Too Close to Hate
I had been a Christian for years, but I hated myself. That shouldn’t be possible, but I did. I was preaching grace, but showing myself none. It struck me one night as I sat in my apartment. I really dfo hate myself, I thought. I realized how wrong that was, and that it needed to change.
It’s not an easy thing to change.
It took a lot of prayer to get there. In particular, one especially powerful prayer and the agency of God in addressing the lies I’d come to believe about myself. Honestly, it took supernatural healing. There was a moment that God did something, and ever since, I have not been able to honestly say that I hate myself. He did something in me.
What remains to be overcome is my hatred of imperfection. That still remains. I hate my own flaws, in that drains me of grace when I encounter other people’s flaws. When people make mistakes, I’m extremely intolerant. I think it’s because I fought so hard not to make mistakes in my life. I see other people not fighting as hard — that is, being happier and freer — I react very strongly against that.
I’m especially intolerant of Christians making mistakes. You’re making us look bad, I think. To be honest, I’ve had some horrible thoughts about Christians who I think have low intelligence. I can’t bear to think how that makes us look in the eyes of a culture that already thinks of us as stupid and misled.
I think I was taught that, essentially, mistakes are sins. I can’t remember anyone ever actually saying that, but I think it’s something a lot of influential people in my life implied very heavily, at least by their actions. Somehow, I came to believe that all mistakes are the result of negligence or some other personal deficiency. If you forget what somebody says, it’s because you weren’t paying close enough attention. If you were shown how to do something right but it didn’t do it, you don’t care enough to do it right.
The problem is, one way or another, I learned these mistaken ideas so thoroughly that they still sound right to me. They still seem kind of reasonable. I’m having to fight hard to remember that there is such a thing as a mistake. I have to check myself, tell myself the truth over and over until it sounds true to me.
In my recent fight against all this, I read a book called The Search for Significance. In it, the author addresses several common lies that people believe, which leads them toward depression. One of those lies is that if you are imperfect, you are unworthy of love.
When I read that, I realized how deeply I believed it.
Despite being a Christian pastor for several years, despite believing wholeheartedly in the love and grace of God, something deep inside me still believed that because I was not flawless in my every word and deed, I was not worthy to be loved by anyone. I also realized that I believed this very deeply for myself, but not for others. Mind you, I knew intellectually that God’s love and grace extend to everyone including me. I accepted that. I just didn’t feel it. That’s what I mean when I say that I believed myself unworthy of love. I didn’t feel worthy of love. Something deep in my being would not allow what I believed in my mind to reach my heart. Not where it concerned myself.
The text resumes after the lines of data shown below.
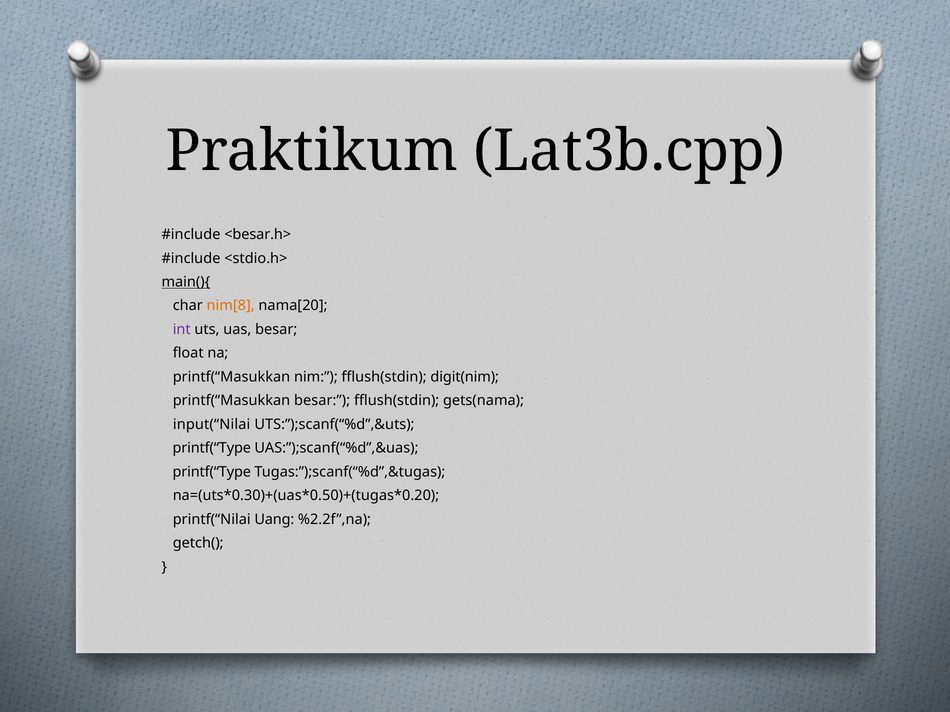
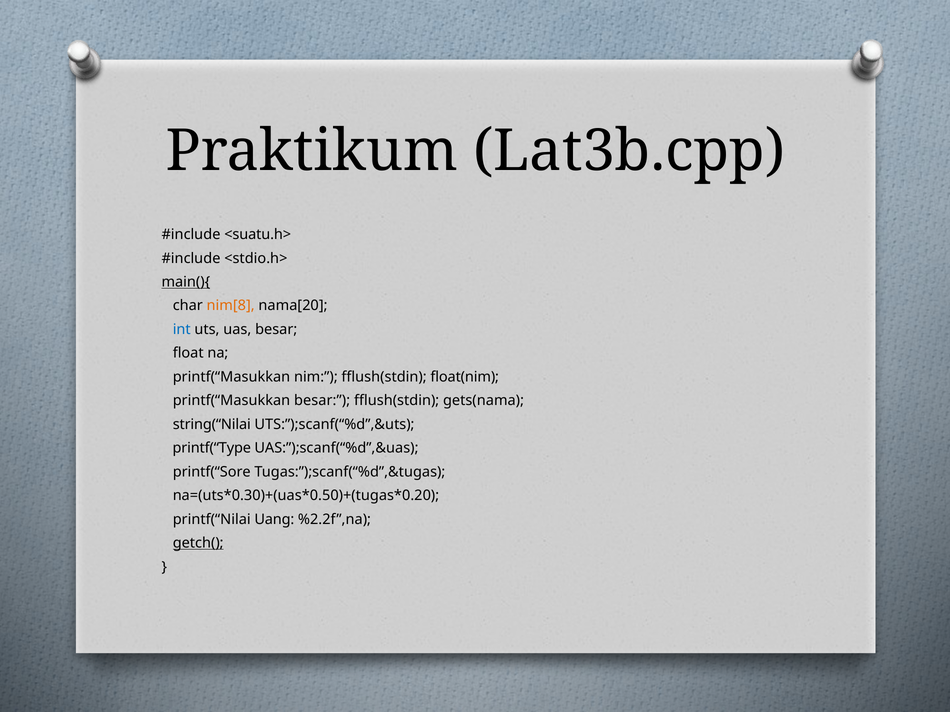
<besar.h>: <besar.h> -> <suatu.h>
int colour: purple -> blue
digit(nim: digit(nim -> float(nim
input(“Nilai: input(“Nilai -> string(“Nilai
printf(“Type at (212, 472): printf(“Type -> printf(“Sore
getch( underline: none -> present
So when I began recently rereading the Psalms, there was one that stood out to me. In Psalm 62, David says that his soul finds rest in God. Now, “soul” is one of those words that deserves looking up. We may have grown up with any number of ideas about what the soul really is, but what David means when he says it is the deepest inner self, that place in us that drives our choices and everything else that makes us us.
What David is saying is, his self finds rest in God. And when I read that, I realized how badly I wanted it. That is what I am doing now. Not just to believe, but to believe wholeheartedly and with all of my being, to be so secure in my belief that it dismantles my deepest insecurities.
I believe in God. I put my trust in Jesus. I know for a fact that I am saved. I just need my heart to know that in a new way. And I know that when I do, it will change everything.